Could rapprochement be within sight for Bullis Charter School and the Los Altos School District?
Just agreeing to meet outside a courtroom might be considered a small victory, but—don’t jump to any conclusions yet— now there are three fronts on which representatives of the two will be talking.
This week, the Bullis Charter School board invited, and the Los Altos School Distric board (LASD) accepted, an invitation to enter mediation, in another attempt to try to solve the years’-long disputes over how much facilities space the charter school gets allocated.
“We are willing to consider a single or multiple sessions, but ask that the process be concluded by March 30, in advance of when the District’s final offer of facilities is due,” wrote BCS board chairman Ken Moore in a letter to LASD Monday.
Like a glimmer of light in a dark tunnel, it’s a small sign that both parties are trying to change the familiar script that has put them into courts again and again.
"LASD is pleased to participate in the proposed mediation," wrote back LASD board president Mark Goines in a letter to BCS dated Tuesday and posted on the district’s website.
Earlier this month, the Los Altos School District board suggested an ad-hoc committee have non-binding discussions with the Bullis Charter School, if both would agree the to talk without fear of litigation. They hammered out that agreement to talk last week, Goines confirmed.
Plus, the Santa Clara County Board of Education, BCS and LASD moved forward Tuesday with plans for a meeting.
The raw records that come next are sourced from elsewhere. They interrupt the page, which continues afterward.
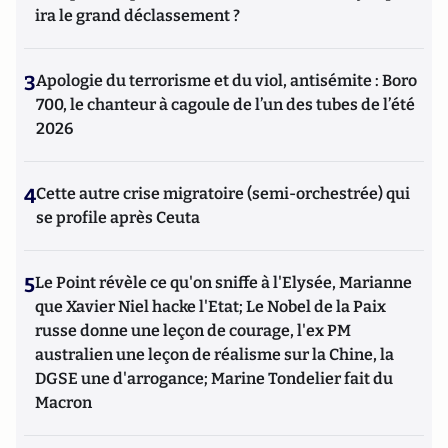
ira le grand déclassement ?
3
Apologie du terrorisme et du viol, antisémite : Boro
700, le chanteur à cagoule de l’un des tubes de l’été
2026
4
Cette autre crise migratoire (semi-orchestrée) qui
se profile après Ceuta
5
Le Point révèle ce qu'on sniffe à l'Elysée, Marianne
que Xavier Niel hacke l'Etat; Le Nobel de la Paix
russe donne une leçon de courage, l'ex PM
australien une leçon de réalisme sur la Chine, la
DGSE une d'arrogance; Marine Tondelier fait du
Macron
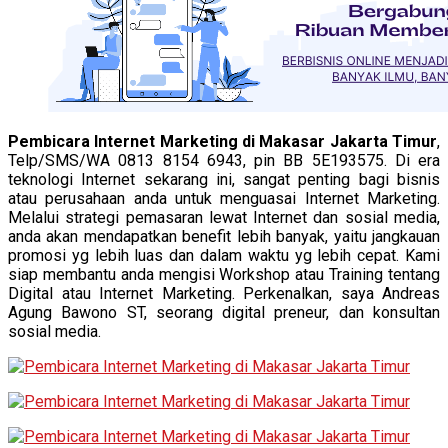
Pembicara Internet Marketing di Makasar Jakarta Timur
,
Telp/SMS/WA 0813 8154 6943, pin BB 5E193575. Di era
teknologi Internet sekarang ini, sangat penting bagi bisnis
atau perusahaan anda untuk menguasai Internet Marketing.
Melalui strategi pemasaran lewat Internet dan sosial media,
anda akan mendapatkan benefit lebih banyak, yaitu jangkauan
promosi yg lebih luas dan dalam waktu yg lebih cepat. Kami
siap membantu anda mengisi Workshop atau Training tentang
Digital atau Internet Marketing. Perkenalkan, saya Andreas
Agung Bawono ST, seorang digital preneur, dan konsultan
sosial media.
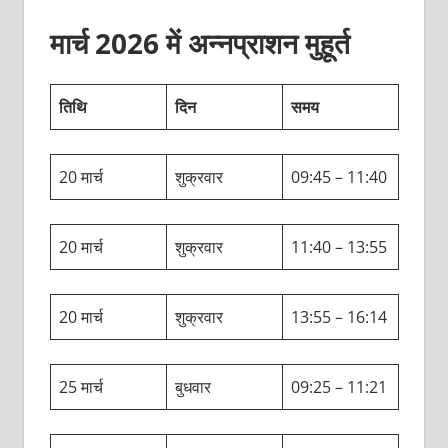
मार्च 2026 में अन्‍नप्राशन मुहूर्त
तिथि
दिन
समय
20 मार्च
शुक्रवार
09:45 – 11:40
20 मार्च
शुक्रवार
11:40 – 13:55
20 मार्च
शुक्रवार
13:55 – 16:14
25 मार्च
बुधवार
09:25 – 11:21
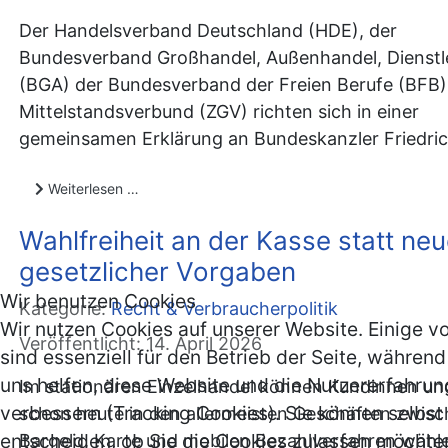
Der Handelsverband Deutschland (HDE), der
Bundesverband Großhandel, Außenhandel, Dienstl
(BGA) der Bundesverband der Freien Berufe (BFB)
Mittelstandsverbund (ZGV) richten sich in einer
gemeinsamen Erklärung an Bundeskanzler Friedri
Weiterlesen …
Wahlfreiheit an der Kasse statt neu
gesetzlicher Vorgaben
Wir benutzen Cookies
Kategorie:
Recht & Verbraucherpolitik
Wir nutzen Cookies auf unserer Website. Einige v
Veröffentlicht: 14. April 2026
sind essenziell für den Betrieb der Seite, währen
uns helfen, diese Website und die Nutzererfahrun
Im stationären Einzelhandel können Kundinnen u
verbessern (Tracking Cookies). Sie können selbst
schon heute in den allermeisten Geschäften zwis
entscheiden, ob Sie die Cookies zulassen möchten
Bargeld, Karte und mobilen Bezahlverfahren wähle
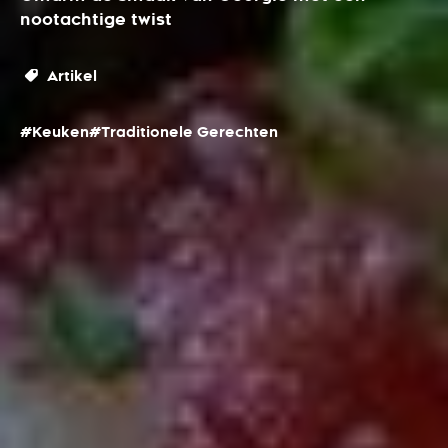
nootachtige twist
Artikel
#Keuken
#Traditionele Gerechten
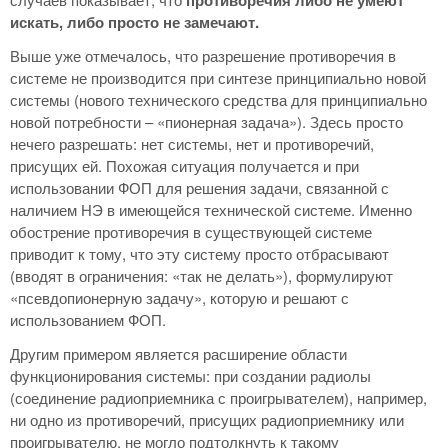
искать, либо просто не замечают.
Выше уже отмечалось, что разрешение противоречия в
системе не производится при синтезе принципиально новой
системы (нового технического средства для принципиально
новой потребности – «пионерная задача»). Здесь просто
нечего разрешать: нет системы, нет и противоречий,
присущих ей. Похожая ситуация получается и при
использовании ФОП для решения задачи, связанной с
наличием НЭ в имеющейся технической системе. Именно
обострение противоречия в существующей системе
приводит к тому, что эту систему просто отбрасывают
(вводят в ограничения: «так не делать»), формулируют
«псевдопионерную задачу», которую и решают с
использованием ФОП.
Другим примером является расширение области
функционирования системы: при создании радиолы
(соединение радиоприемника с проигрывателем), например,
ни одно из противоречий, присущих радиоприемнику или
проигрывателю, не могло подтолкнуть к такому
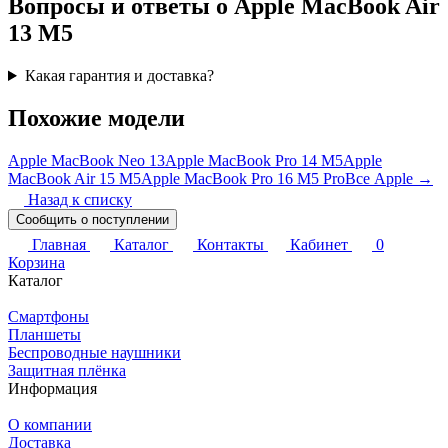
Вопросы и ответы о Apple MacBook Air
13 M5
Какая гарантия и доставка?
Похожие модели
Apple MacBook Neo 13
Apple MacBook Pro 14 M5
Apple
MacBook Air 15 M5
Apple MacBook Pro 16 M5 Pro
Все Apple →
Назад к списку
Сообщить о поступлении
Главная
Каталог
Контакты
Кабинет
0
Корзина
Каталог
Смартфоны
Планшеты
Беспроводные наушники
Защитная плёнка
Информация
О компании
Доставка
They agreed the agenda would include discussion of county's roles and responsibilities, the district's role and responsibilities, and BCS' roles and responsibilities, Goines said.
Add to that a grassroots effort among parents with children in LASD who are concerned that finding enough space for Bullis to have its own campus means kicking out district students from their school to do so.
PTAs at each of the LASD schools are considering proposals to authorize the state PTA to advocate on their behalf in fighting against a feared displacement from their neighborhood schools.
“For me, it’s good we're getting the public engagement that we need on this,” Goines said.
"The idea here is give it a shot," Moore said. "If we don't talk, we'll never resolve anything. It provides another posible avenue to quickly find a solution to provide our children the same facilities enjoyed by their district peers."
Despite the movement toward dialogue, the courts remain the big stick, as BCS pursues fulfillment of its facilities request on a parallel track.
“The status quo is not an option for the coming school year or any other year,” Moore said emphatically Wednesday. With an appeals court decision that favored BCS, and the state Sureme Court's declining to hear any appeal on the case, Moore said the law is clear for LASD. Mediation, which had been suggested by attorneys on both sides, will go on at the same time, he said.
"If we can get something immediate, we don't have to go to the courts."
As a matter of fact, both parties will be in Superior Court Thursday. After finding in favor of BCS, the Sixth District Court of Appeal remanded the case back to the lower court to provide instruction. BCS has additionally requested discovery on this year's preliminary facilities offer as part of this phase, and has begun seeking attorneys' fees from the district, said Goines, alluding to his expression of disappointment at the last school board meeting.
"The court process takes on its own life."